Cultura
Umberto Eco e “le bombe piazzate per distrarci”
“La censura si può esercitare in due modi. Tutti conosciamo la censura del silenzio, quella delle veline (no, non intendo le ragazze di Striscia la notizia. Mi riferisco alle disposizioni del partito fascista che prescrivevano ai giornalisti che cosa dire e che cosa tacere). Esiste però anche un’altra forma di censura, più subdola: è quella dell’eccesso di rumore”. Con la lucidità di chi sa osservare il presente dall’alto, Umberto Eco va dritto al problema: riesce in poche frasi a toccare un punto nodale della civiltà postmoderna. Parlando dal palco del Teatro Regio nell’ambito di Biennale Democrazia, il professore, introdotto da Gustavo Zagrebelsky, affronta un argomento di grande fascino: il ruolo della cultura tra memoria e oblio.
Non c’è bisogno di un grande semiologo per spiegarci che viviamo immersi nel rumore, sovrastati da un coacervo di voci discordanti. Eco parte da questo dato di fatto per sviluppare alcune considerazioni. Propone un esempio, volutamente iperbolico, com’è nel suo stile: “Se fossi coinvolto in uno scandalo e volessi distogliere l’attenzione pubblica, prima di tutto andrei a piazzare una bomba in stazione, così i giornali si occuperebbero della bomba e non di me”. E prosegue: “Chi sa quante bombe sono state piazzate per distrarci da notizie più importanti”. Scoppia l’applauso: l’allusione politica è troppo forte per passare inosservata. Eco sembra prendere in prestito la tesi di un suo celebre personaggio, Guglielmo da Baskerville: per nascondere bene un delitto bisogna occultarlo in mezzo ad altri delitti, dove la parola delitto può benissimo intendersi come notizia. “Quando si vuole soffocare un’informazione scomoda – fa notare lo studioso – la si annega in un mare di chiacchiere e minuzie, non necessariamente false, ma del tutto insignificanti”. E il silenzio diventa merce rara. Se tutti gridano si fa sempre più fatica a “captare i mormorii, i piccoli rumori, che per tanti secoli sono stati capaci di viaggiare di bocca in bocca”, come lungo i binari di una ferrovia invisibile. La posta in gioco è alta e grande il rischio di perdere per strada qualche tesoro prezioso: “pensiamo solo a certi bestseller, a come si sono diffusi unicamente grazie al passaparola”. Ecco perché, per sopravvivere in questo mare magnum, “bisogna imparare a scegliere, selezionare, buttar via”.
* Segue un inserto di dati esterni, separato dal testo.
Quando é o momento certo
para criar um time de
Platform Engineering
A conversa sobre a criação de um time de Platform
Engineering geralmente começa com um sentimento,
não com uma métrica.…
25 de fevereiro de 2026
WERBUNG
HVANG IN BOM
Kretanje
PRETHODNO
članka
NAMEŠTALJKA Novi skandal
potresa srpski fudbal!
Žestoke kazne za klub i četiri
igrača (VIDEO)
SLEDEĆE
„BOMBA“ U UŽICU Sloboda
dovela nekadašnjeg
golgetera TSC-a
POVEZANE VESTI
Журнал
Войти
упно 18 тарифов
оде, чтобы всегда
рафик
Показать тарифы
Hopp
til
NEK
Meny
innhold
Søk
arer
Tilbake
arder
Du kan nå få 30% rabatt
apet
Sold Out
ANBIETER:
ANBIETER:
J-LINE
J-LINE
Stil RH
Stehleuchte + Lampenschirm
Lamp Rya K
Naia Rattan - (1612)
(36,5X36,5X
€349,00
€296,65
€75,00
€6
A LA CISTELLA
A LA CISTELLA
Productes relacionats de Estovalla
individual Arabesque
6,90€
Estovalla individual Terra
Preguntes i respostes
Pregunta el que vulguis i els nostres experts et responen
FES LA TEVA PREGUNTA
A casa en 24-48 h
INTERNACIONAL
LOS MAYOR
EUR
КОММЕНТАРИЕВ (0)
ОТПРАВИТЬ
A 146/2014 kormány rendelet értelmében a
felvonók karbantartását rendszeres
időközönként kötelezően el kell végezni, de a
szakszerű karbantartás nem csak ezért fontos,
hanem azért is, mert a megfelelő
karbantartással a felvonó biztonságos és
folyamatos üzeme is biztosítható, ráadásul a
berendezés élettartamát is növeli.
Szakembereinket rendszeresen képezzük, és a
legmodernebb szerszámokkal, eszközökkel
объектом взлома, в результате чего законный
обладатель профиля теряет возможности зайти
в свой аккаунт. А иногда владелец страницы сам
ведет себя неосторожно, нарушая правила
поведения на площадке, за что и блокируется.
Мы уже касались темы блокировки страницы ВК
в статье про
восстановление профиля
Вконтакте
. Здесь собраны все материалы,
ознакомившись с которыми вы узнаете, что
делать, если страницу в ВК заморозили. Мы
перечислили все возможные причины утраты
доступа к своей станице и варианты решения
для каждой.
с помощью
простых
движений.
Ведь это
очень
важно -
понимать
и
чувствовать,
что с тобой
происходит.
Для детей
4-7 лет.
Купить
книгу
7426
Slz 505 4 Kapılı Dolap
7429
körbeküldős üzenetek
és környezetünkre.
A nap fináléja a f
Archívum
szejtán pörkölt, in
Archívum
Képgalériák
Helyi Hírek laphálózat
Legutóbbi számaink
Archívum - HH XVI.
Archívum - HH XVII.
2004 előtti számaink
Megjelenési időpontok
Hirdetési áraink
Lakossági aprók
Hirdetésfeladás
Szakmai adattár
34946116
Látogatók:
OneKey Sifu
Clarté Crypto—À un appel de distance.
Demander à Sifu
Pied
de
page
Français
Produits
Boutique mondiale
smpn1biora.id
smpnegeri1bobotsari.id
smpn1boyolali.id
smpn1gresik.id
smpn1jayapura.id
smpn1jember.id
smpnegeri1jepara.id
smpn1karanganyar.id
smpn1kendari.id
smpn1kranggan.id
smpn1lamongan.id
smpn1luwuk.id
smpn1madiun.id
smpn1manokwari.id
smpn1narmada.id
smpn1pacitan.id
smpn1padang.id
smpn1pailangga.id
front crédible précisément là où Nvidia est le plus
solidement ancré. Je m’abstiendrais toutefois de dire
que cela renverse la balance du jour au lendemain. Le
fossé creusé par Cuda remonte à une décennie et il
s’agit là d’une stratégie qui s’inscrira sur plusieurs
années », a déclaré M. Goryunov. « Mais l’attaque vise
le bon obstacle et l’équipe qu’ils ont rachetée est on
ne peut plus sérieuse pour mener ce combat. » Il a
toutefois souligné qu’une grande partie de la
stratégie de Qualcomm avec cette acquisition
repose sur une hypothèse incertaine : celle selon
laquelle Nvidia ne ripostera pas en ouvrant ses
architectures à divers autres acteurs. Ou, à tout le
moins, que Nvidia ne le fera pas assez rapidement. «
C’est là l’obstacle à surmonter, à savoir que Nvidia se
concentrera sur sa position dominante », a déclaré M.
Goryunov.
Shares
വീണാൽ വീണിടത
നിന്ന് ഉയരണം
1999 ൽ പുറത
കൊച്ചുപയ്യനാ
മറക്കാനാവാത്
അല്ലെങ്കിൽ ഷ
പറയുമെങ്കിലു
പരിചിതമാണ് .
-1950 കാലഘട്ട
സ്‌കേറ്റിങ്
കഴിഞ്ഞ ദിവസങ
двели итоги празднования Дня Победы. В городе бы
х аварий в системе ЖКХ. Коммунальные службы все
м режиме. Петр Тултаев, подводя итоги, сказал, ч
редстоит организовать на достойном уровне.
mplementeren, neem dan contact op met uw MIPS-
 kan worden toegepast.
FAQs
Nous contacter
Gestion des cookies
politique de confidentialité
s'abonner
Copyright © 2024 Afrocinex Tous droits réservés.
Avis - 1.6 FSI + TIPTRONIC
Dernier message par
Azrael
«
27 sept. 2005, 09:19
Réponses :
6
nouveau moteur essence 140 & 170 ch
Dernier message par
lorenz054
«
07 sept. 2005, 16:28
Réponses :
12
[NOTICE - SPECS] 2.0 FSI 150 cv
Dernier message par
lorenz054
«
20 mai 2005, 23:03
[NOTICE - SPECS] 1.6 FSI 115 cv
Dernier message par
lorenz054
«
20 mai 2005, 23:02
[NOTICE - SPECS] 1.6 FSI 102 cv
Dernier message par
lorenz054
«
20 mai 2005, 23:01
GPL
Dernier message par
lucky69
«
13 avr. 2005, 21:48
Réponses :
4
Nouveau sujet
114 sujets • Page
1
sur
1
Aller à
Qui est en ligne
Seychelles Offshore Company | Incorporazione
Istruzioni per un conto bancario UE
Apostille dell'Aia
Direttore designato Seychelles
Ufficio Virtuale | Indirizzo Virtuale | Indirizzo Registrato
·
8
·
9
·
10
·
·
Eco tesse l’elogio dell’oblio consapevole. “I motori di ricerca producono bibliografie di sessanta pagine con diecimila titoli su ogni argomento, una mole di dati ingestibile per qualsiasi studente. Sarebbe importante insegnare ai ragazzi l’arte del potare, abituarli a distinguere tra le informazioni veraci e quelle superflue”. Dimenticare è un’azione vitale per ogni cultura, è l’unico modo per capire che cosa valga la pena conservare. “L’enciclopedia migliore è quella che sa rinnovarsi, che elimina da sé le informazioni non più utili, garantendo però agli specialisti la possibilità di recuperarle”. In certi casi, quindi, ben venga l’oblio. Ma attenzione, secondo Eco oggi abbiamo la smemoratezza facile: “I ragazzi passano la giornata tra mail, sms e social network, però non sanno più chi era Aldo Moro. Non parliamo poi dei parlamentari che alla domanda ‘Che cosa è successo il 17 marzo 1861?’ danno le risposte più fantasiose”. In sintesi tendiamo a “dimenticare ciò che dovremmo ricordare e ricordare quello che non serve”. Ma si può fare qualcosa? Esiste una soluzione? “Non lo so – risponde Eco – e se per caso lo sapevo, l’ho dimenticato”.